TASK DESCRIPTION: From the line containing "Strategic Pathways: De" to the last line of the records below, retype every line exactly and output nothing else.

TASK INPUT:
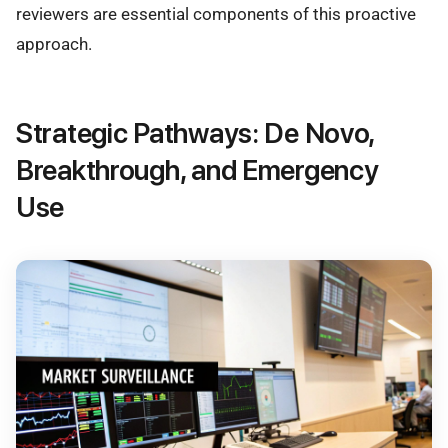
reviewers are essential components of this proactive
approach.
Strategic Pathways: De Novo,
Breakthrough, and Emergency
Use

RESULT BELOW:
Strategic Pathways: De Novo,
Breakthrough, and Emergency
Use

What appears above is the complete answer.